Die Bundesnetzagentur hatte Angebote abgelehnt, bei denen mehrere Gebote für ein und denselben Standort zusammen mehr als 20 Megawatt (MW) ergaben – obwohl jedes Einzelgebot unter der 20-MW-Grenze blieb. Die Behörde argumentierte, dies verstoße gegen die Ausschreibungsbedingungen, die neue Freiflächenanlagen auf maximal 20 MW pro Standort bei Inbetriebnahme begrenzen.
Das Gericht widersprach dieser Auffassung und stellte klar, dass sich die 20-MW-Obergrenze auf jedes einzelne Gebot und nicht auf den gesamten Standort bezieht. Die Ausschließung von Geboten aufgrund der kumulierten Kapazität sei demnach rechtswidrig. Nach den aktuellen Regeln dürfen Bieter mehrere Angebote für einen Standort einreichen, sofern jedes Einzelgebot unter 20 MW bleibt und eine ernsthafte Umsetzungsabsicht erkennbar ist.
Gewinnen Bieter den Zuschlag, müssen sie ihre Zusagen einhalten – andernfalls riskieren sie den Verlust ihrer Sicherheitsleistung. Unterdessen wartet das deutsche "Solarpaket I" noch auf die beihilferechtliche Genehmigung der EU-Kommission, bevor es vollständig in Kraft treten kann.

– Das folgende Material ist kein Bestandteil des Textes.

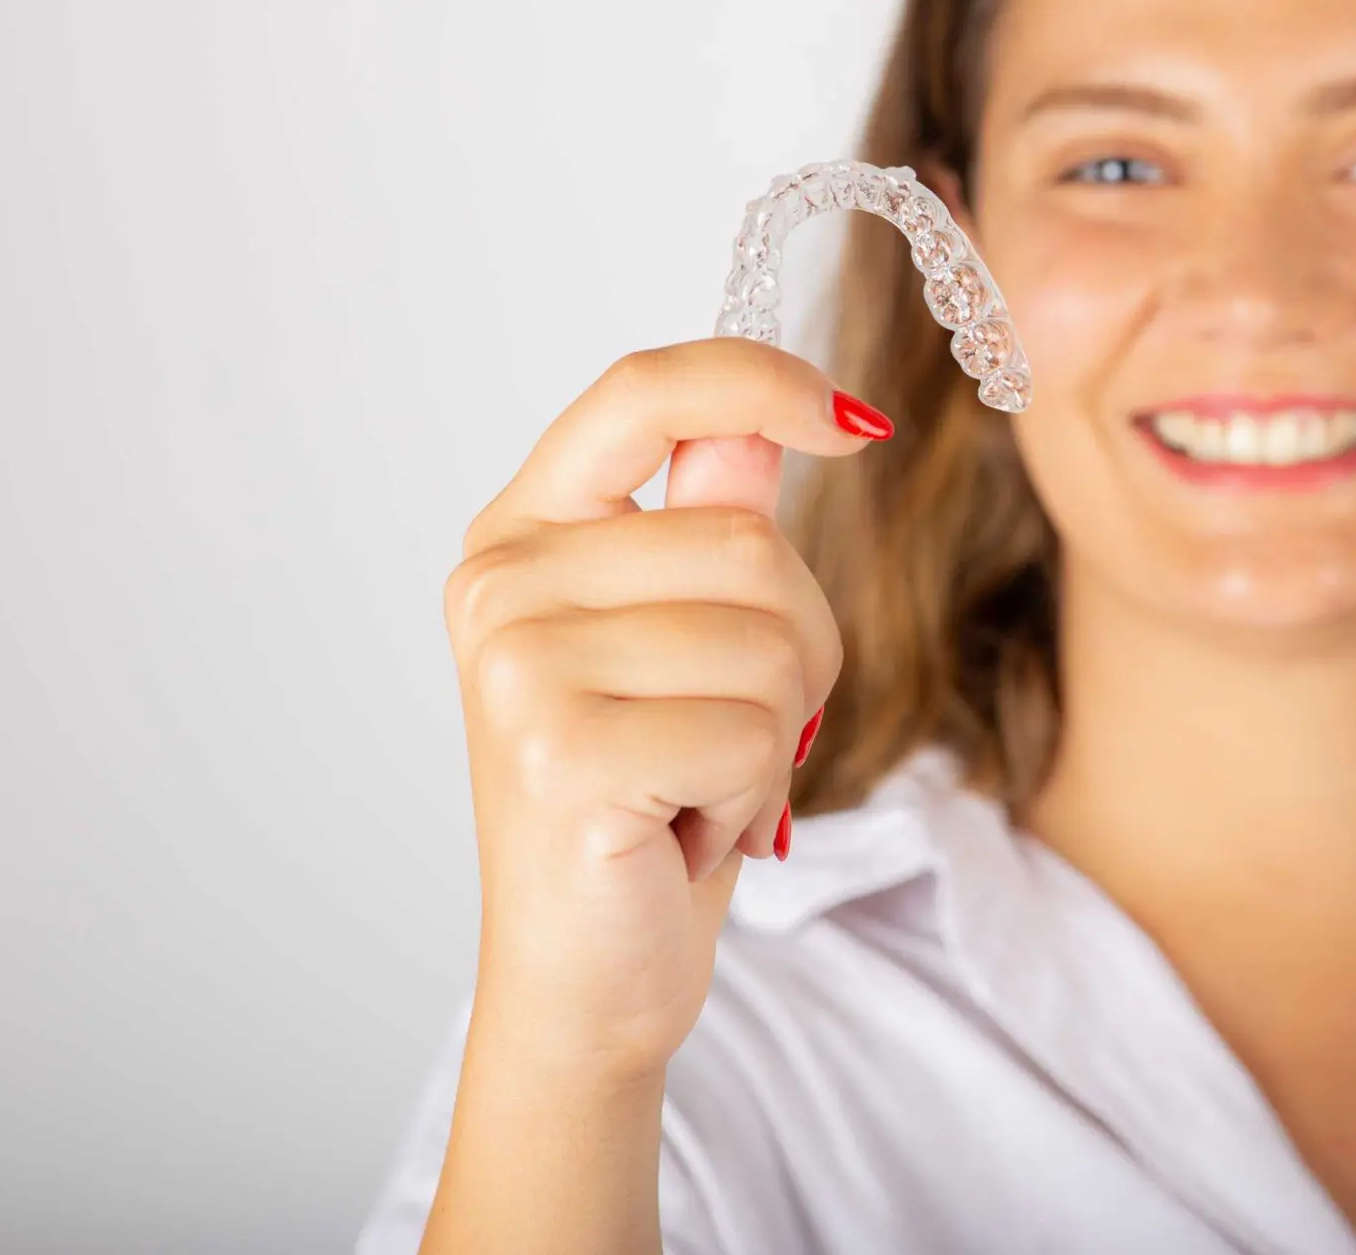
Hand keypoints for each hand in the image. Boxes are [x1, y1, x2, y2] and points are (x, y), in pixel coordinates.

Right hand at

Das Urteil bestätigt, dass mehrere Gebote für einen einzigen Solarstandort zulässig sind, solange jedes unter 20 MW bleibt. Die Entscheidung räumt damit eine Hürde für Projektierer aus, die die Kapazitäten innerhalb der Ausschreibungsregeln maximieren wollen. Ungeklärt bleibt jedoch weiterhin die ausstehende EU-Genehmigung für das deutsche Solar-Förderprogramm.